## WHAT THIS TASK INVOLVES
Arrange the lines below as a Markdown table with the columns "Row" and "Line": number the rows in order and skip blank lines and pictures.

— START —

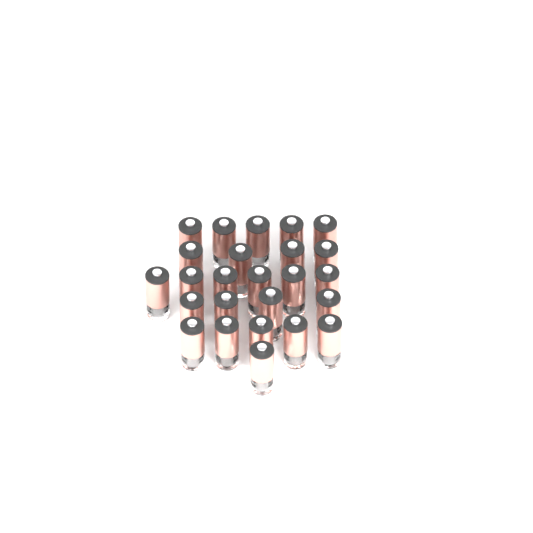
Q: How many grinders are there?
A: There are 25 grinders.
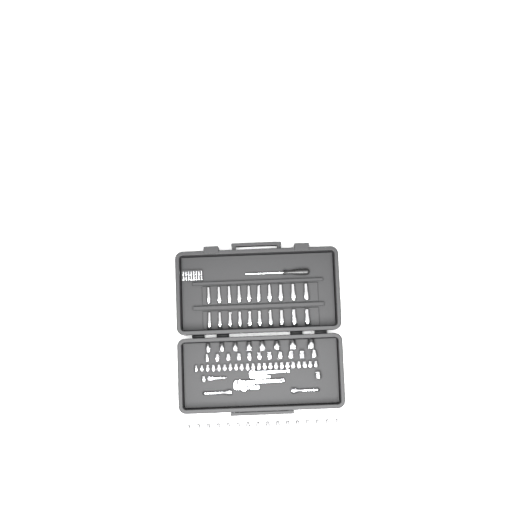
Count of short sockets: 59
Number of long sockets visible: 20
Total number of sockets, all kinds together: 79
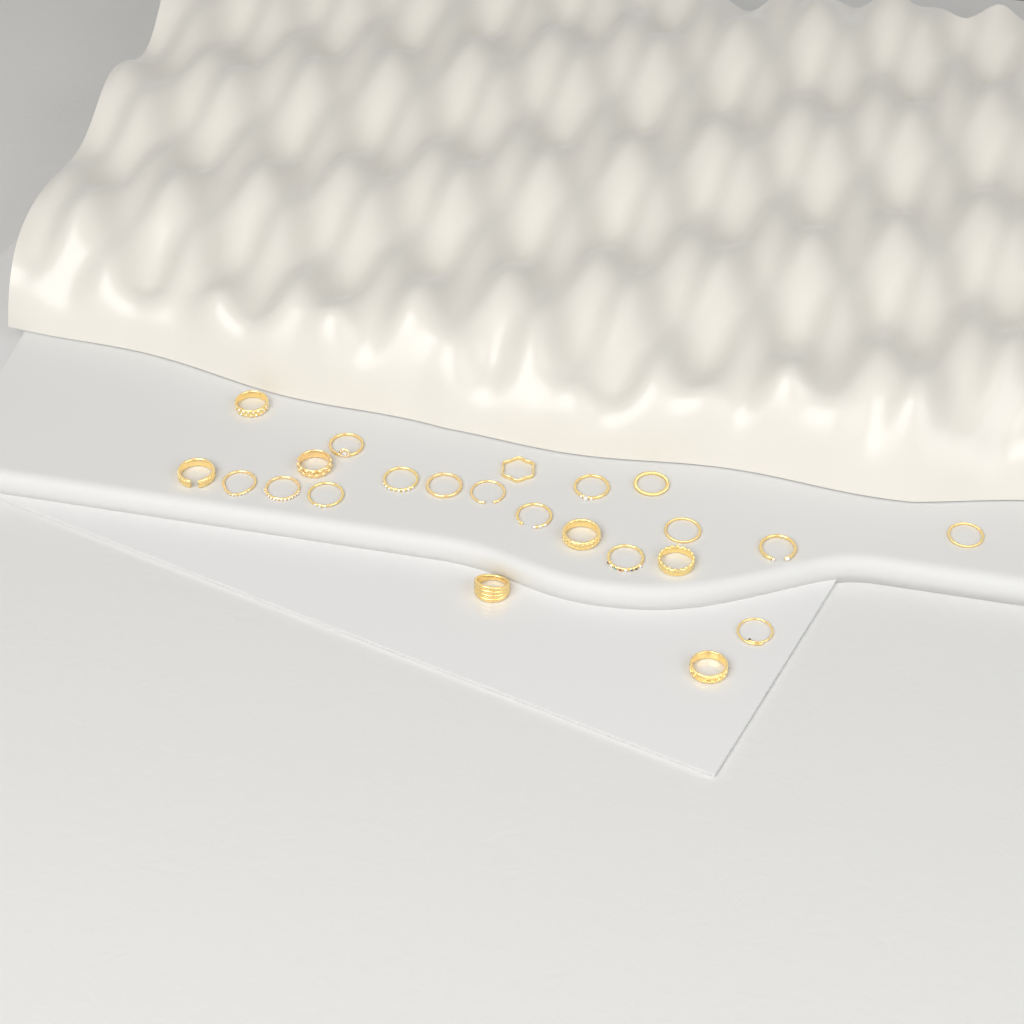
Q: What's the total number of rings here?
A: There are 23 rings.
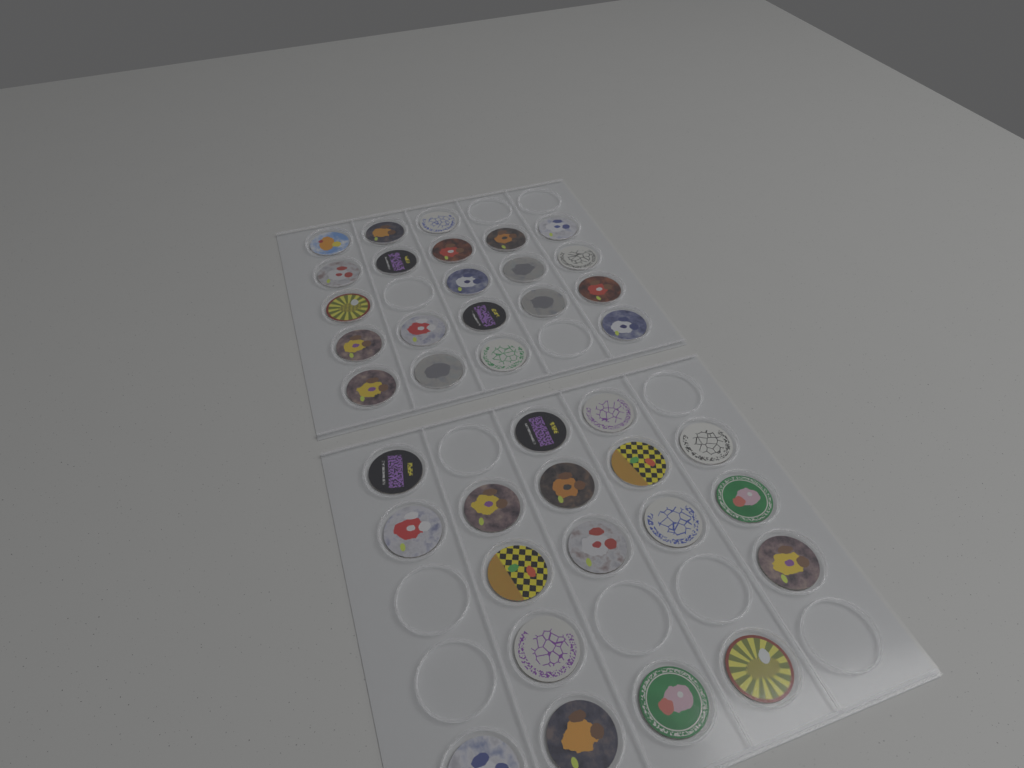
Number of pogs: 39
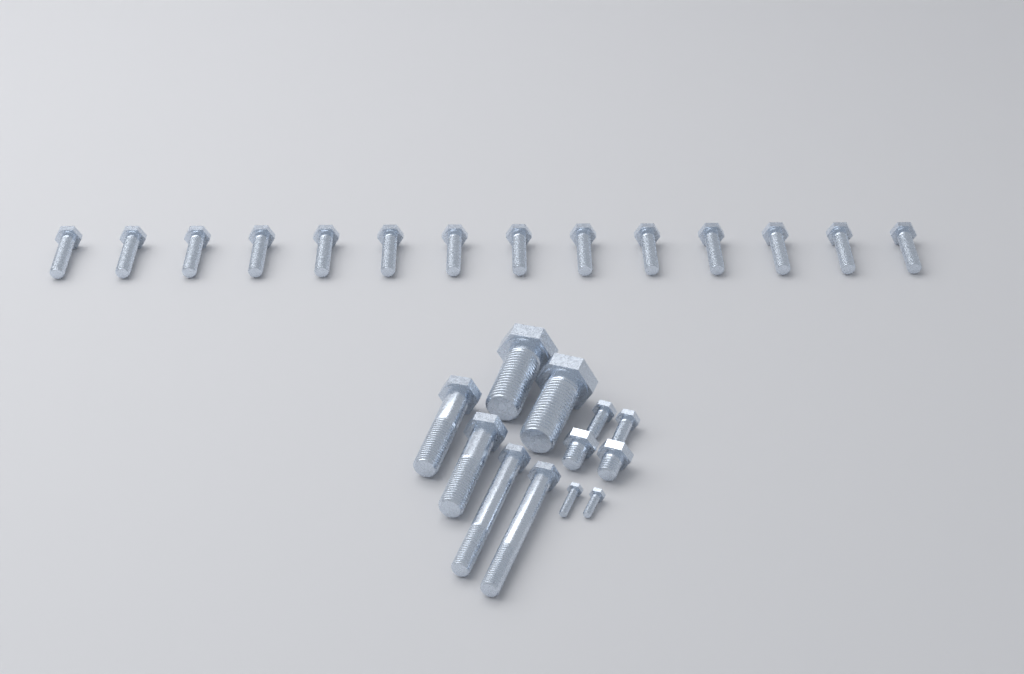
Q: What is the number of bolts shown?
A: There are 26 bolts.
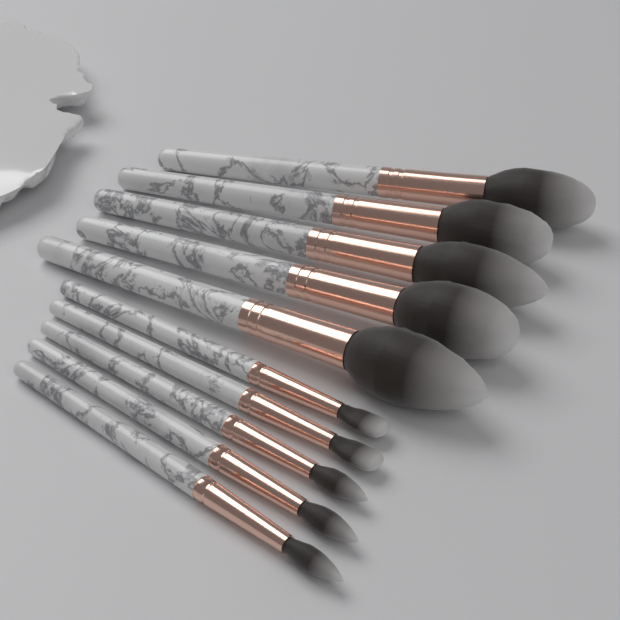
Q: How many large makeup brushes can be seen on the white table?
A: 5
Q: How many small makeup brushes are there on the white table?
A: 5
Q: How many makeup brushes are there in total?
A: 10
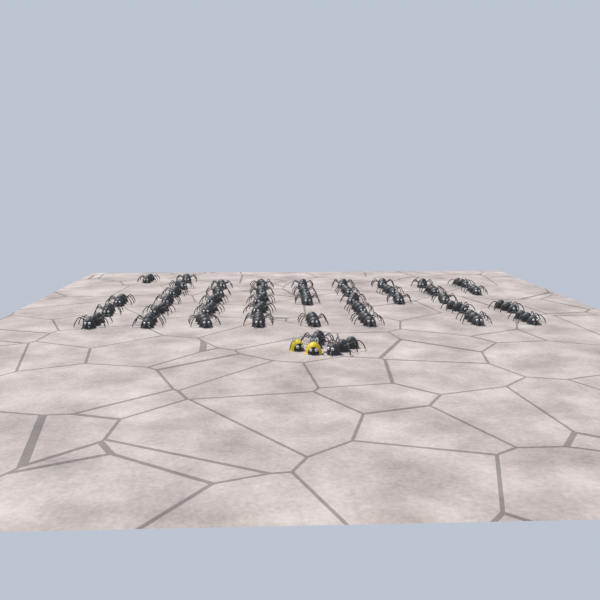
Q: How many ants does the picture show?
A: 43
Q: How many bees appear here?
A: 2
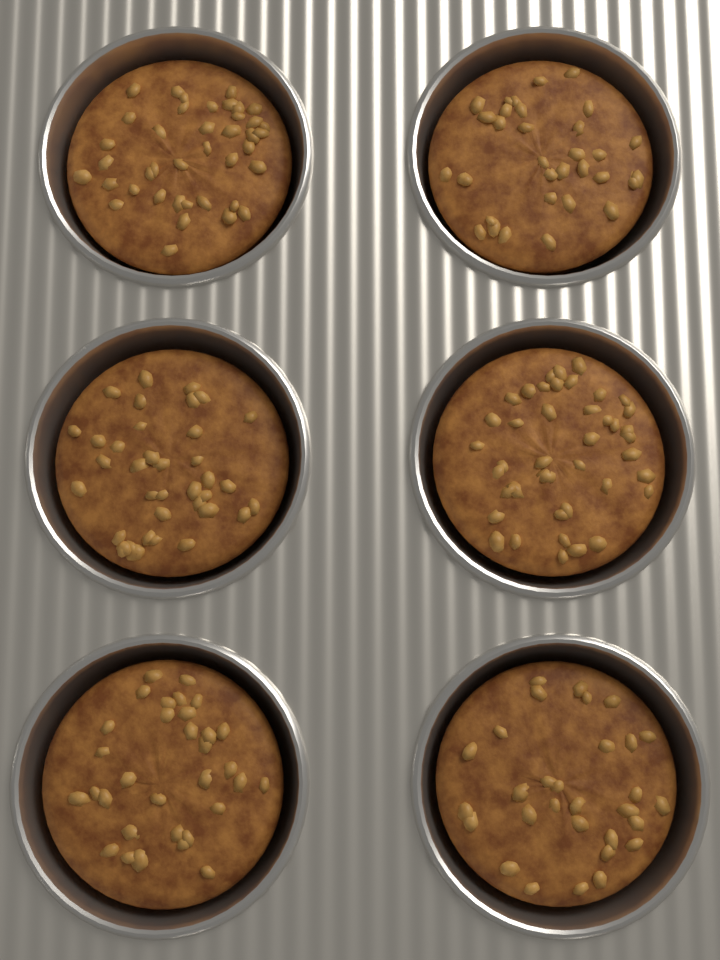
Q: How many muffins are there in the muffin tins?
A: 6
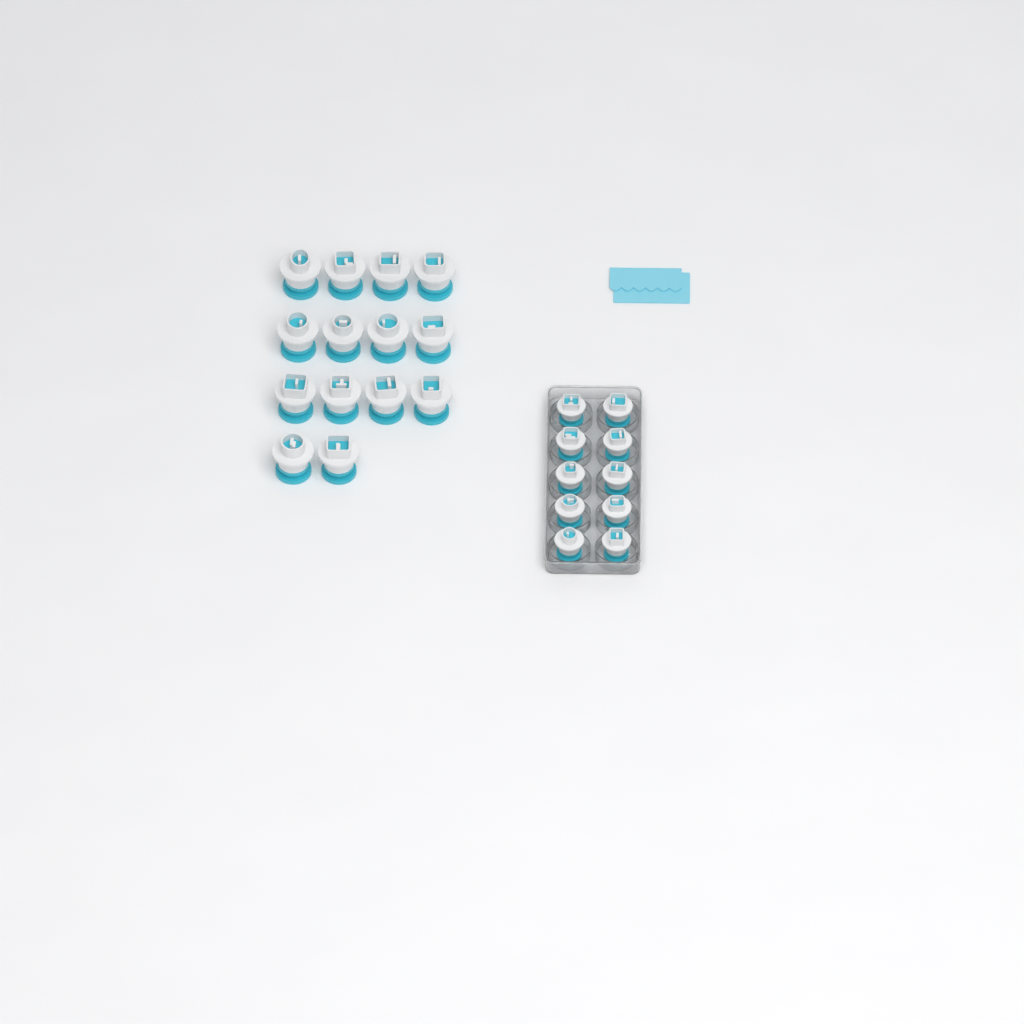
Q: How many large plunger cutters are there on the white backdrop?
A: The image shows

— END —

## WORKED SOLUTION
| Row | Line |
|---|---|
| 1 | Q: How many grinders are there? |
| 2 | A: There are 25 grinders. |
| 3 | Count of short sockets: 59 |
| 4 | Number of long sockets visible: 20 |
| 5 | Total number of sockets, all kinds together: 79 |
| 6 | Q: What's the total number of rings here? |
| 7 | A: There are 23 rings. |
| 8 | Number of pogs: 39 |
| 9 | Q: What is the number of bolts shown? |
| 10 | A: There are 26 bolts. |
| 11 | Q: How many large makeup brushes can be seen on the white table? |
| 12 | A: 5 |
| 13 | Q: How many small makeup brushes are there on the white table? |
| 14 | A: 5 |
| 15 | Q: How many makeup brushes are there in total? |
| 16 | A: 10 |
| 17 | Q: How many ants does the picture show? |
| 18 | A: 43 |
| 19 | Q: How many bees appear here? |
| 20 | A: 2 |
| 21 | Q: How many muffins are there in the muffin tins? |
| 22 | A: 6 |
| 23 | Q: How many large plunger cutters are there on the white backdrop? |
| 24 | A: The image shows |